ROMA
Aumenta il numero di lavoratori che stima di andare in pensione dopo 65 anni e si riduce quello di chi continua a pensare che potrà ritirarsi prima. Ma una maggioranza assoluta (68%) dimostra
ancora di non conoscere con precisione il metodo con cui verrà calcolata la pensione futura e quasi un lavoratore su due ha una stima ottimistica sul tasso di sostituzione che lo aspetta e,
quindi, del valore effettivo dell’assegno pensionistico rispetto all’ultimo stipendio.
Sono le evidenze più importanti che emergono dalla quarta indagine sulla previdenza pubblica e privata realizzata da Mefop – la società per lo sviluppo del mercato dei fondi pensione – su un campione di lavoratori diviso a metà tra aderenti e non aderenti a un fondo integrativo. L’indagine, la cui prima edizione risale al giugno 2006, è stata presentata ieri nella sede di Dexia Crediop, a Roma, e dimostra che la crisi economica ha modificato solo in parte la percezione dei lavoratori sul nostro sistema previdenziale.
Dopo l’ultima riforma varata con il decreto “Salva Italia” del novembre 2011 è diventato chiaro a quasi tutti che i requisiti di età sono stati innalzati. Ma la conoscenza del sistema contributivo resta molto scarsa. Per esempio, solo il 49% dei lavoratori con non più di 17 anni di versamenti sa che la pensione futura sarà calcolata con il contributivo puro e sono ancora meno (29%) i lavoratori con versamenti compresi tra i 18 e i 33 anni che sanno che i loro assegni saranno calcolati con un sistema misto a prevalenza contributiva. Cresce, invece, una consapevolezza di vulnerabilità del sistema previdenziale: tra il 2006 e il 2012 aumenta del 20% il numero di lavoratori che considera “non sicuro” sia il sistema pensionistico obbligatorio pubblico sia quello complementare, e il calo della fiducia (effetto della lunga crisi finanziaria) è più marcato per il secondo pilastro.

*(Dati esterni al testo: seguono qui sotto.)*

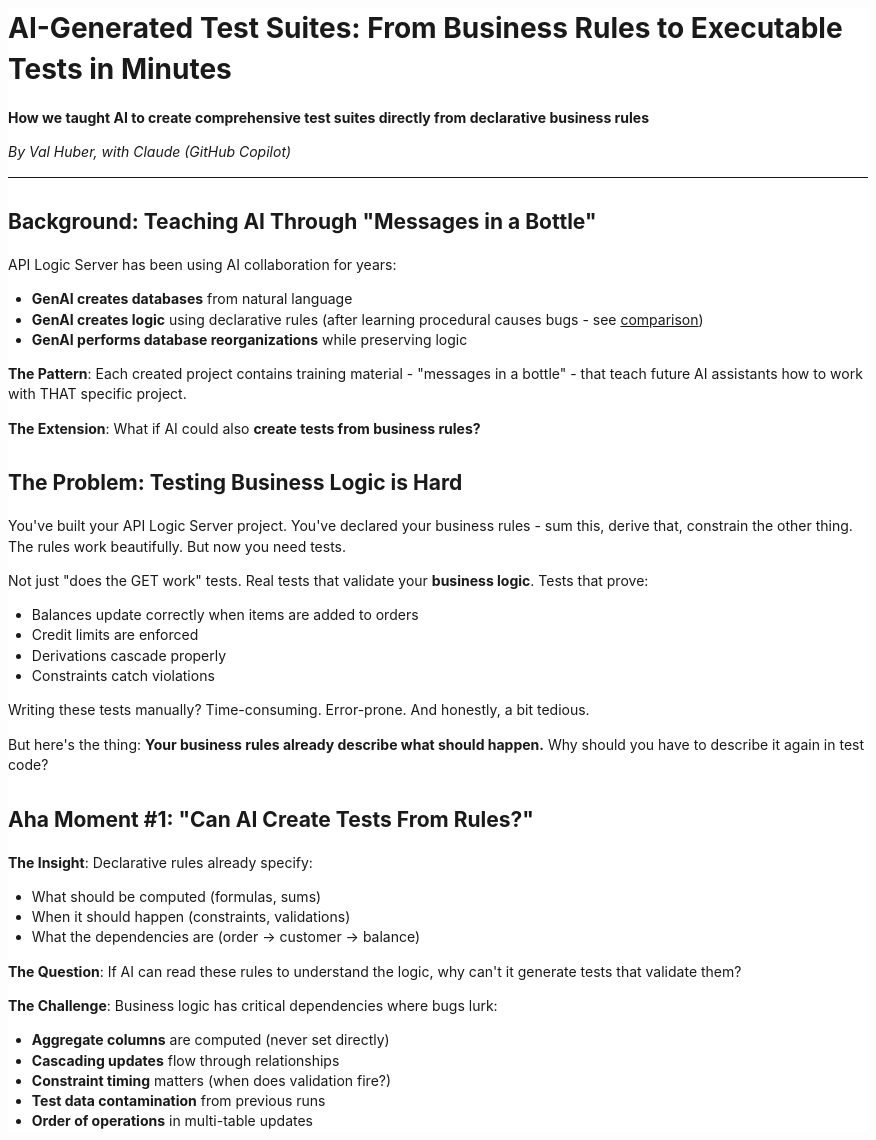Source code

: # AI-Generated Test Suites: From Business Rules to Executable Tests in Minutes

**How we taught AI to create comprehensive test suites directly from declarative business rules**

*By Val Huber, with Claude (GitHub Copilot)*

---

## Background: Teaching AI Through "Messages in a Bottle"

API Logic Server has been using AI collaboration for years:
- **GenAI creates databases** from natural language
- **GenAI creates logic** using declarative rules (after learning procedural causes bugs - see [comparison](https://github.com/ApiLogicServer/basic_demo/blob/main/logic/procedural/declarative-vs-procedural-comparison.md))
- **GenAI performs database reorganizations** while preserving logic

**The Pattern**: Each created project contains training material - "messages in a bottle" - that teach future AI assistants how to work with THAT specific project.

**The Extension**: What if AI could also **create tests from business rules?**

## The Problem: Testing Business Logic is Hard

You've built your API Logic Server project. You've declared your business rules - sum this, derive that, constrain the other thing. The rules work beautifully. But now you need tests.

Not just "does the GET work" tests. Real tests that validate your **business logic**. Tests that prove:
- Balances update correctly when items are added to orders
- Credit limits are enforced
- Derivations cascade properly
- Constraints catch violations

Writing these tests manually? Time-consuming. Error-prone. And honestly, a bit tedious.

But here's the thing: **Your business rules already describe what should happen.** Why should you have to describe it again in test code?

## Aha Moment #1: "Can AI Create Tests From Rules?"

**The Insight**: Declarative rules already specify:
- What should be computed (formulas, sums)
- When it should happen (constraints, validations)
- What the dependencies are (order → customer → balance)

**The Question**: If AI can read these rules to understand the logic, why can't it generate tests that validate them?

**The Challenge**: Business logic has critical dependencies where bugs lurk:
- **Aggregate columns** are computed (never set directly)
- **Cascading updates** flow through relationships
- **Constraint timing** matters (when does validation fire?)
- **Test data contamination** from previous runs
- **Order of operations** in multi-table updates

Sul fronte della redditività la maggioranza conferma di avere aspettative maggiori sulle pensioni private (attorno al 40% sia degli aderenti che dei non aderenti) mentre circa il 20% ritiene che i due sistemi offrano rendimenti simili; anche se ormai sembra acquisita la percezione di un basso grado di copertura sistema pubblico: per il 60/80% si renderà necessario ridurre più o meno drasticamente il tenore di vita.
Passando alle valutazione “politiche” non sorprende la maggioranza (65%) di giudizi critici sull’ultima riforma, mentre è del tutto sorprendente che più del 60% degli intervistati sostenga che con le ultime misure adottate si penalizzino i giovani, a riprova che il concetto di “equità attuariale” e tra generazioni non è stato compreso. Infine continua a rimanere elevato lo “zoccolo duro” di lavoratori che resta contrario a qualunque forma di adesione a un fondo pensione privato (tra il 30 e il 40%) mentre coloro che hanno aderito e che in maggioranza si dichiarano soddisfatti della scelta fatta poi rivelano di non conoscere con esattezza in quale profilo di rischio si sono collocati.
A discutere questi risultati, che offrono l’ennesima conferma della bassissima informazione dei lavoratori sui “fondamentali” del nostro sistema previdenziale si sono alternati Mauro Marè, presidente del Mefop, l’economista Luigi Guiso e il presidente dell’Inps, Antonio Mastrapasqua. Tutti hanno concordato sulle responsabilità diffuse che hanno portato a questa situazione, con le mancate campagne informative sempre annunciate e mai realizzate dai tempi delle prime riforme previdenziali degli anni ’90. Questo livello di disinformazione è fonte di preoccupazione per l’Inps – ha detto Mastrapasqua – ma l’Istituto è pronto: «Siamo all’ultimo miglio, le banche dati sono pronte per aprire l’accesso all’estratto conto integrato per i lavoratori. Anche il ministro Enrico Giovannini ha confermato di voler procedere, ora si tratta solo di stabilire criteri e modalità».